> PAGE TEXT
Għar Dalam ("Cave of Dalam" (a fifteenth century family name), ) is a 144 metre long phreatic tube and cave, or cul-de-sac, located in the outskirts of Birżebbuġa, Malta. The cave contains the bone remains of animals that were stranded and subsequently became extinct in Malta at the end of the Last Glacial Maximum. It has lent its name to the Għar Dalam phase in Maltese prehistory, and is viewed as one of Malta's most important national monuments. Pottery similar to that found in Stentinello was found at Għar Dalam, but lacking details such as stamp decorations.

Dwarf elephant, hippopotamus, giant swan, deer and bear bone deposits found there are of different ages; the hippopotamuses became extinct about 10,000 years ago, whilst the deer species became extinct much later, about 4000 years ago during the Chalcolithic. It is also here that the earliest evidence of human settlement on Malta, some 7,400 years ago, was discovered.

Recent history

The cave was first investigated for its Neolithic remains in 1865, with excavations by Italian palaeontologist Arturo Issel. An excavation was carried out in 1892 by John H. Cooke. The bulk of this material was stored in Malta, while a comparative collection was sent to the British Museum. This material was studied by Forsyth Major in 1902, who isolated a new dwarf species of dwarf hippopotamus, Hippopotamus melitensis, based on these findings.

The cave was included on the Antiquities List of 1925, but was not opened to the public until March 1933. A museum was set up on site by the then-Curator of Natural History, Joseph Baldacchino. Within a year of his appointment as curator in 1935, Baldacchino published a booklet on Għar Dalam, highlighting the main excavations and investigations of the cave. The museum was slowly upgraded, new specimens replacing the old, and a labelling system set in place.

> RECORD LIST
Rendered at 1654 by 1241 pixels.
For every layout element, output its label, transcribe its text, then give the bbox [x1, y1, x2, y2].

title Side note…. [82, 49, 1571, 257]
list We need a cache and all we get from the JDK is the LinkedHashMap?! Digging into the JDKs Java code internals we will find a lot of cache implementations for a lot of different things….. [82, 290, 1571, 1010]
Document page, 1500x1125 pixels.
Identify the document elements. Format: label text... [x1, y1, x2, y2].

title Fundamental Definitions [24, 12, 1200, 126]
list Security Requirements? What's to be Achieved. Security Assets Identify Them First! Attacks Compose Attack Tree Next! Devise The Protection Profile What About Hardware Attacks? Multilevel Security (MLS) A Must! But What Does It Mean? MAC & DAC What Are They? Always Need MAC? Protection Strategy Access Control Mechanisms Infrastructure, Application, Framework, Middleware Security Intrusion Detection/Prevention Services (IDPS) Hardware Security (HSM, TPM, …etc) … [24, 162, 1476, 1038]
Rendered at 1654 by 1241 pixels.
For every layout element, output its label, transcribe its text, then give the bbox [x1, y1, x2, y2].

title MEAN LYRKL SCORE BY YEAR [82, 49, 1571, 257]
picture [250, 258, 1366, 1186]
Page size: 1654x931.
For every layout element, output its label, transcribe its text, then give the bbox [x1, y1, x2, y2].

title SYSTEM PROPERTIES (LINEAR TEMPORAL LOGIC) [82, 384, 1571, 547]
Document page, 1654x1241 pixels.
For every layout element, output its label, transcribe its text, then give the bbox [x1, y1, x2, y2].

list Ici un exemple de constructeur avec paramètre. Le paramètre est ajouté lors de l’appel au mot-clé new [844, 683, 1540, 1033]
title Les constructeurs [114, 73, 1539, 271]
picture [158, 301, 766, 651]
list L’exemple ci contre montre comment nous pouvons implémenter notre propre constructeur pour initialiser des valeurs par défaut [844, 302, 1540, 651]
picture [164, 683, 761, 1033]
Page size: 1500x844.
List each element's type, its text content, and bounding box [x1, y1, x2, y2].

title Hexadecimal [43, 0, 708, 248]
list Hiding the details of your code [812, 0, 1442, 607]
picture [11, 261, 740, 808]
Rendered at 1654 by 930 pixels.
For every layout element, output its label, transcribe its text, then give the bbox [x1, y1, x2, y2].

> DIRECTIONS
**A.** Repeat the passage on Għar Dalam word for word from "The cave was included" to "set in place.".
**B.** According to the passage on Għar Dalam, in what month and year did the cave first open to the public?
**C.** Carry on the passage on Għar Dalam from the point where it stops.
The material is kept apart from the passage on Għar Dalam.

> ANSWERS TO THE EXERCISES
**A.**
The cave was included on the Antiquities List of 1925, but was not opened to the public until March 1933. A museum was set up on site by the then-Curator of Natural History, Joseph Baldacchino. Within a year of his appointment as curator in 1935, Baldacchino published a booklet on Għar Dalam, highlighting the main excavations and investigations of the cave. The museum was slowly upgraded, new specimens replacing the old, and a labelling system set in place.

**B.** March 1933

**C.**
The showcases around the walls of the Għar Dalam museum house skeletal remains found in the cave. These are organised by species and type. The showcases in the centre of the museum's room contain complete skeletons of modern examples of deer, elephant and other species. These were not found in the cave, but imported as reference specimens for the use of scholars working on the fossil examples.

It was used as an air-raid shelter during World War II. In 1980, the most important and irreplaceable relics—such as four tusks of dwarf elephants and the skull of a Neolithic child—were stolen from the museum.

The cave is some  deep but only the first  are accessible to visitors. The museum, which still exhibits a remarkable wealth of finds from animal bones to human artifacts, is the entrance to the whole area.

Għar Dalam Cave and Museum is operated by Heritage Malta. In 2019, a project was announced to improve the physical accessibility between Għar Dalam, Ta’ Kaċċatura, Borġ in-Nadur, and other sites which are in close proximity to one another.

Stratigraphy

The cave consists of six layers.
Domestic animal layer (c. 74 cm). This layer has mainly cultivated animals in it, such as cows, horses and sheep/goats. Human remains, like pottery, flints, tools and ornaments or amulets are present here.
Calcareous sheet (c. 0.6 cm).
Deer Layer (c. 175 cm). The dwarf deer found in this layer are derived from the red deer (Cervus elaphus). Small numbers of carnivores are known from this layer, namely brown bear, red fox and wolf. Also big swans, giant turtles and voles are found.
Pebble layer (c. 35 cm). This layer consists completely of small boulders and pebbles. They are indicators of a river that streamed through the cave. The stones are quite large, as it was a fast-flowing river.
Hippopotamus layer (c. 120 cm). This layer consists of mainly Hippopotamus melitensis. Other species found are dwarf elephant and the giant dormouse Leithia cartei.
Bone-Free clay layer (c. 125 cm). No bones found in this layer, only some impressions of plant material

Notes 

 [A].  Buhagiar (2007) notes that the name Għar Dalam does not mean the 'Cave of Darkness,' but the 'Cave of Dalam,' or 'of the Dalam family.' The surname Dalam is attested in 15th century records.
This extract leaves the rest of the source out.